Linked Issues check	✅ Passed	Check skipped because no linked issues were found for this pull request.
Out of Scope Changes check	✅ Passed	Check skipped because no linked issues were found for this pull request.

_{✏️ Tip: You can configure your own custom pre-merge checks in the settings.}

✨ Finishing Touches

📝 Generate docstrings

• Create stacked PR
• Commit on current branch

🧪 Generate unit tests (beta)

• Create PR with unit tests
• Commit unit tests in branch fabien-onc-1788-bookmark-card-favicon-fetching-broken

---

_{Comment @coderabbitai help to get the list of available commands and usage tips.}

[rob-ghost]

I believe this solves the issue in a tactical way 👍🏻 I do have some questions / feedback.

For favicons (tiny) this is acceptable

If I'm not mistaken this is both favicons and thumbnails, so the size impact is larger than stated. Might still be fine, but I want us to be clear about the cost of the duplication.

I'm also getting a bit of a 🚩 on the overall design. My thinking:

The fact that we can't overwrite files is a policy decision on our specific adapter. That policy now leaks into the client: because we know we can't overwrite, the OEmbed service has to work around it. That's information leakage through the interface; our internal policy has reached into a storage concern that self-hosters (raw files, or backends that overwrite happily) don't share.

The real fix is to change the adapter so the policy stays behind the port. We can't add a required method without breaking self-hosters, but we can do it non-breakingly: add a method that just takes the buffer and a logical path and returns a URL: cacheImage(buffer, path) with a default implementation that delegates to today's create-and-uniquify behaviour (so every existing adapter is unchanged), overridden in our adapter to hash-and-reuse instead of overwriting.

The key point is that how the bytes are made unique or deduped; content hash, overwrite, random suffix, whatever, is the adapter's business, not the caller's. The SHA is an implementation detail of our adapter's dedupe, so it shouldn't appear at the call site at all. The caller just hands over the bytes and a name; identity, overwrite policy, and URL construction all sit behind the port.

I'd deliberately not fold this into saveRaw itself, that would change behaviour for every saveRaw caller, whereas a new method means the only thing that changes is the favicon/thumbnail path. saveRaw and its other callers stay exactly as they are.

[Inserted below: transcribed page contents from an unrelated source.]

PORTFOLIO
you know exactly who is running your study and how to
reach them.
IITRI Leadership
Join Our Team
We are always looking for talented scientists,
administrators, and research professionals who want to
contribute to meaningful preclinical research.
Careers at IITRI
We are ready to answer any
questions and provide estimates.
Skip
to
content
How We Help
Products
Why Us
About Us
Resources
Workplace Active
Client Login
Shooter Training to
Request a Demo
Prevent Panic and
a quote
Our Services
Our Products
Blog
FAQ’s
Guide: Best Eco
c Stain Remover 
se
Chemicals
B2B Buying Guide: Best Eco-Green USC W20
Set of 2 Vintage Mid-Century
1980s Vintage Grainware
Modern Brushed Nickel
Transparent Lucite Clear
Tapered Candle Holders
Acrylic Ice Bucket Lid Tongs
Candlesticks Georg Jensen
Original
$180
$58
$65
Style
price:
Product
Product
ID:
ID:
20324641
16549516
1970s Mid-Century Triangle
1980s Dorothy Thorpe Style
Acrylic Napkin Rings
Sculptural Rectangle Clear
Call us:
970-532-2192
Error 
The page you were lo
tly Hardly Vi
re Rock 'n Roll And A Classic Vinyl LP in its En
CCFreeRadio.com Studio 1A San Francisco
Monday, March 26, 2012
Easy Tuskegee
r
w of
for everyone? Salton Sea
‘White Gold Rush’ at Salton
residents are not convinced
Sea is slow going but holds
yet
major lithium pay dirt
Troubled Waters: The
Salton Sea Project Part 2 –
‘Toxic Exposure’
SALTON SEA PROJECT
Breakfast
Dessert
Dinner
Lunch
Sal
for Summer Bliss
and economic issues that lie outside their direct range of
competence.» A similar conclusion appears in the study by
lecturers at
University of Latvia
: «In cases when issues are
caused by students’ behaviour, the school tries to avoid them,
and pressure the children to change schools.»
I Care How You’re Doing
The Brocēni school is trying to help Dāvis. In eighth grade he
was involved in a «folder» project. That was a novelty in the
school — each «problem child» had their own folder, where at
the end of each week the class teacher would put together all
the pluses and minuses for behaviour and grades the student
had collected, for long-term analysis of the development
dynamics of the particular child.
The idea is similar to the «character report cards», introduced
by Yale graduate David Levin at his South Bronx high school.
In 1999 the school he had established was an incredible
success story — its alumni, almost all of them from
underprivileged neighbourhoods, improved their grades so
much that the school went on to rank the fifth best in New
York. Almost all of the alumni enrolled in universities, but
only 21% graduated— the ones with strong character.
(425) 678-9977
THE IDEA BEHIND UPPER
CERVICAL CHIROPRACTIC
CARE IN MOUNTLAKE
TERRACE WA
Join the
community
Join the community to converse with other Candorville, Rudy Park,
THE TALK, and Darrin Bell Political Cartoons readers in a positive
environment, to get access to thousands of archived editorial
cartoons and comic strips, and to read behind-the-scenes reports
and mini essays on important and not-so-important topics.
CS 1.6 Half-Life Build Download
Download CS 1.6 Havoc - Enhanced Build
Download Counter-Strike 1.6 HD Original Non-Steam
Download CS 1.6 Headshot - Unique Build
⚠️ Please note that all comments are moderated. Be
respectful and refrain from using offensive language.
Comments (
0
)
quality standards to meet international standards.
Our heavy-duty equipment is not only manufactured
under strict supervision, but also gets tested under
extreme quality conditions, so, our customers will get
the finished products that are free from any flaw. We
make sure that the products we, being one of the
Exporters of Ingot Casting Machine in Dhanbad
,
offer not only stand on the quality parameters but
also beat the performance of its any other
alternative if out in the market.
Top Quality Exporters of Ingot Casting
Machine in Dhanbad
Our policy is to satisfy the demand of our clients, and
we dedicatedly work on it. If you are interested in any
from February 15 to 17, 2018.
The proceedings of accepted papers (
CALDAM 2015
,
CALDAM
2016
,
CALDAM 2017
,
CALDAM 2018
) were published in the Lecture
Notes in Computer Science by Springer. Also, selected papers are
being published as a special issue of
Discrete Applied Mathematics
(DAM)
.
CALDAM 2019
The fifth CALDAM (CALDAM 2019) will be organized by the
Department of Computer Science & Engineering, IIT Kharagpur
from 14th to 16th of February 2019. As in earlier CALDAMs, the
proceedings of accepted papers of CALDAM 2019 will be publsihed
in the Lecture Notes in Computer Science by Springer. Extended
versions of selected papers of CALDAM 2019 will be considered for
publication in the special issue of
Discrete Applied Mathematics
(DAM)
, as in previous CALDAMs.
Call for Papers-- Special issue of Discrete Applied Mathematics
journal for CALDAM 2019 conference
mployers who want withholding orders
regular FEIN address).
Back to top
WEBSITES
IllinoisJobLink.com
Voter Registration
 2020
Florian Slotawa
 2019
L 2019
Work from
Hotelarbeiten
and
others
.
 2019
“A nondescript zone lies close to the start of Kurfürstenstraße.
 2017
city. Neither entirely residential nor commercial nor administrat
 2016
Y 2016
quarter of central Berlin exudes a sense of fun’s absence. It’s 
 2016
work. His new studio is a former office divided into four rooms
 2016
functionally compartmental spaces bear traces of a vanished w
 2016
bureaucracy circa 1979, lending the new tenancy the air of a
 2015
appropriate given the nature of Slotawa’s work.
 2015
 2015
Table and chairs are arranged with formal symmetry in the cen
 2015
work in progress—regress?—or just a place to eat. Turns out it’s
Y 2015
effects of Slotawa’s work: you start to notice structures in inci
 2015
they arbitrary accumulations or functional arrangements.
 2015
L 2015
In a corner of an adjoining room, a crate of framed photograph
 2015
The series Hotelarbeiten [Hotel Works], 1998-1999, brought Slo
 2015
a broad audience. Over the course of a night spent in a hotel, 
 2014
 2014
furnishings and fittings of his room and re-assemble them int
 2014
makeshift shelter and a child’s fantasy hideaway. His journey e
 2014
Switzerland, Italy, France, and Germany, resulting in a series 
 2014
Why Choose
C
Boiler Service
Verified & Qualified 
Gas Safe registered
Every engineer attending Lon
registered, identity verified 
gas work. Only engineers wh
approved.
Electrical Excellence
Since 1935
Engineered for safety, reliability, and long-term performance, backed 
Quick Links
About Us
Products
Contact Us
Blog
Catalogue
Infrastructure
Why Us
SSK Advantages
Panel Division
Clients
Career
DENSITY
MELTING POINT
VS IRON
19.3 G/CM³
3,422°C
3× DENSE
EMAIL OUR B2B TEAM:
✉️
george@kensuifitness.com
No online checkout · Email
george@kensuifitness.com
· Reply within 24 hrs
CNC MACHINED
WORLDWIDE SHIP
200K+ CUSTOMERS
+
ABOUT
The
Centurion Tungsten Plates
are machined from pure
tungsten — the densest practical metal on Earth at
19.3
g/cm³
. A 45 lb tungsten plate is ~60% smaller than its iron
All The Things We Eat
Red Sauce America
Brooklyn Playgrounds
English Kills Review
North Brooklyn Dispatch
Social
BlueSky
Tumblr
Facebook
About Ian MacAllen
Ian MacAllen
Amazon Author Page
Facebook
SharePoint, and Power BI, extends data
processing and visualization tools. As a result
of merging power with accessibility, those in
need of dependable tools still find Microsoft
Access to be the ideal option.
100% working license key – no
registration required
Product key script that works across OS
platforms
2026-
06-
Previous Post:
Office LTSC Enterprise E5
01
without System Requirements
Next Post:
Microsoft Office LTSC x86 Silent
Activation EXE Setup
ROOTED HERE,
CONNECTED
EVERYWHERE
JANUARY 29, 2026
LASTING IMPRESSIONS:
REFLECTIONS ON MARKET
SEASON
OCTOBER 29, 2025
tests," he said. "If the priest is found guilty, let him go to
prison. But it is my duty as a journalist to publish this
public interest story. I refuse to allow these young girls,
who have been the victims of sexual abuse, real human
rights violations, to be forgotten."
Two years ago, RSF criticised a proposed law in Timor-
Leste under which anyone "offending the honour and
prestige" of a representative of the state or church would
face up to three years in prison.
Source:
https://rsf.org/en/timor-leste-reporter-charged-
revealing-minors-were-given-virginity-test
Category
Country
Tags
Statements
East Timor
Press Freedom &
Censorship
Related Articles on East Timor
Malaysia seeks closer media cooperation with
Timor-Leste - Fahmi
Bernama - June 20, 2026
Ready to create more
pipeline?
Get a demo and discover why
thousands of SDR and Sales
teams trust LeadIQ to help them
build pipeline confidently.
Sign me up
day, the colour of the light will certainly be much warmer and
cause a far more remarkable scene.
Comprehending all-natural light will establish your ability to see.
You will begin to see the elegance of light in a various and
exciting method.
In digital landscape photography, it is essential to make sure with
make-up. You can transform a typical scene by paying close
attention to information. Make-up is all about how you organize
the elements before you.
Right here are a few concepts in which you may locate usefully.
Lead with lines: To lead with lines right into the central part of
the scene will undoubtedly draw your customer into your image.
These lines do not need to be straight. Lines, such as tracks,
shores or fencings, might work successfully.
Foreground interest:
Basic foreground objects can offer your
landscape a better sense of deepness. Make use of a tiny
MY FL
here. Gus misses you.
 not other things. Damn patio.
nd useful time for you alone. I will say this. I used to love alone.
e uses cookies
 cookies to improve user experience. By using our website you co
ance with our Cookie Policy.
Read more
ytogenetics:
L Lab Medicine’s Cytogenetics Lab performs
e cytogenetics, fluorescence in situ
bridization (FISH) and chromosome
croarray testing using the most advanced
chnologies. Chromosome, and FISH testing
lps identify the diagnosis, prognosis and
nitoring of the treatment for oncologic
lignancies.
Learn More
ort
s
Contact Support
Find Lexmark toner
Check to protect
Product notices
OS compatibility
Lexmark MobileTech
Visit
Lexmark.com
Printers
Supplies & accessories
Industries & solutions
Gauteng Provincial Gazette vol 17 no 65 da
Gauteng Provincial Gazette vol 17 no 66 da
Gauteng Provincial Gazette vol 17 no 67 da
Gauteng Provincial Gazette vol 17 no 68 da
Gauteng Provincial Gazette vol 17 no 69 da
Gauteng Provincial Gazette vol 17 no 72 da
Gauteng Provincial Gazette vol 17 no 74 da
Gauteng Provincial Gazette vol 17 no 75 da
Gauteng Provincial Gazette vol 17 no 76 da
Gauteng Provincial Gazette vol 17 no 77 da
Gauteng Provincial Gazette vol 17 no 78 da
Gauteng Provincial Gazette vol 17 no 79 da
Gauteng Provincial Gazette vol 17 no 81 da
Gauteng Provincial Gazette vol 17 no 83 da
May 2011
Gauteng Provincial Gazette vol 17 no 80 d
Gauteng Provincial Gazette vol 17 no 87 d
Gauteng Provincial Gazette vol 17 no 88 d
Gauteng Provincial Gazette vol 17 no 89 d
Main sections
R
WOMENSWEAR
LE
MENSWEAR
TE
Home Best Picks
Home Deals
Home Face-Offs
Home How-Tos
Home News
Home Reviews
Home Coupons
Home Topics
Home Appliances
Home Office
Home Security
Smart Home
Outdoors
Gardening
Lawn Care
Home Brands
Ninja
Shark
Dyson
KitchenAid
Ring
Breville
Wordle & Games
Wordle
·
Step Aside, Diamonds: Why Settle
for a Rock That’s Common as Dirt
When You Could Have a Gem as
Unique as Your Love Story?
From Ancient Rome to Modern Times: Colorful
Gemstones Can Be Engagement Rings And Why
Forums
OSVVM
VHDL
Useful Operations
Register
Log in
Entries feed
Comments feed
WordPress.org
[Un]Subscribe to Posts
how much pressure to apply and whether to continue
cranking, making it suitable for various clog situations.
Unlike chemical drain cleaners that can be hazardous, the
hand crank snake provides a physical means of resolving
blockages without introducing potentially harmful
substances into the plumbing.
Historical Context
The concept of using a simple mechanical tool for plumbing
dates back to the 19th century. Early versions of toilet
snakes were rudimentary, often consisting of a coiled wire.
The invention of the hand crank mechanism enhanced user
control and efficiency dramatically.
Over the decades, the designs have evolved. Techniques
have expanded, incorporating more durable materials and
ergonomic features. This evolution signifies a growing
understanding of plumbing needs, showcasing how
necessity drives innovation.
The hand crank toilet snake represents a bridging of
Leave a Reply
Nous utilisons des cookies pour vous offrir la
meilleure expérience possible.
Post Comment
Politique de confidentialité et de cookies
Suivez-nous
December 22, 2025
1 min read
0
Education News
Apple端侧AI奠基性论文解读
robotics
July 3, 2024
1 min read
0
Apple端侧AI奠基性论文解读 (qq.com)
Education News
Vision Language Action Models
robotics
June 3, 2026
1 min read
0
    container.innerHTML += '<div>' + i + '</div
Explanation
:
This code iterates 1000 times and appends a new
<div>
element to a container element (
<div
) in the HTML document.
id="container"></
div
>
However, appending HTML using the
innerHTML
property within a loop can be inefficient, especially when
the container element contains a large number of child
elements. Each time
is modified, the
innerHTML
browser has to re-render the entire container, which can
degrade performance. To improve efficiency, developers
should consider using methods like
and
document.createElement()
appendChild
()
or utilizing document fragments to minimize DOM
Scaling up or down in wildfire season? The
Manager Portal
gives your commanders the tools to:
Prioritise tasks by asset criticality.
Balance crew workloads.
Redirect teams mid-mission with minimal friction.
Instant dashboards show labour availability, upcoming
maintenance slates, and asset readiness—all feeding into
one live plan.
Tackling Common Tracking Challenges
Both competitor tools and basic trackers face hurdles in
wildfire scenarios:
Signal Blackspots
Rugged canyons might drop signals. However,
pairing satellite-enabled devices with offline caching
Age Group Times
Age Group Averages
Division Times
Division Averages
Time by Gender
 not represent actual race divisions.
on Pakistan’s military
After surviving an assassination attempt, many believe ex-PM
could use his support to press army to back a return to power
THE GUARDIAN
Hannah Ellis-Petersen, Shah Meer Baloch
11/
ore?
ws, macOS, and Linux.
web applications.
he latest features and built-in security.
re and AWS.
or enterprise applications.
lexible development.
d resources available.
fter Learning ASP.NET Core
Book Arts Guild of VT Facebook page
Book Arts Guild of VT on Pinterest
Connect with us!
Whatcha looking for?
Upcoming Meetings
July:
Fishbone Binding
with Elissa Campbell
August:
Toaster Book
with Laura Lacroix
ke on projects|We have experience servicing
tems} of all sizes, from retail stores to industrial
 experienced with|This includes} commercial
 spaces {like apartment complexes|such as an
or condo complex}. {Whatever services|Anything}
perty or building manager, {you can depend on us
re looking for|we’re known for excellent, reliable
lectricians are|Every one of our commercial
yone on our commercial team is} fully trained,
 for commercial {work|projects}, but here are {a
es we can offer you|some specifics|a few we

Happy with this change as it is, but I think there's potential for a more principled fix if we have the appetite for it!

[allouis]

If I'm not mistaken this is both favicons and thumbnails, so the size impact is larger than stated. Might still be fine, but I want us to be clear about the cost of the duplication.

Yes you're right, I should have been more clear about that! Though it's worth mentioning that this is how it functioned before the previous "fix", so I feel fine about the change!

RE: The policy leaking - yes I do agree. There's also the idea of adding a flag to saveRaw like deduplicate or isCAS or something 🤔 I think I would prefer a new (non-required) method though.

I'd like to merge this fix as is, to close off the immediate problem - but I'm going to take a note to look at an alternative, and I'll get back to you whether I go through with it or not.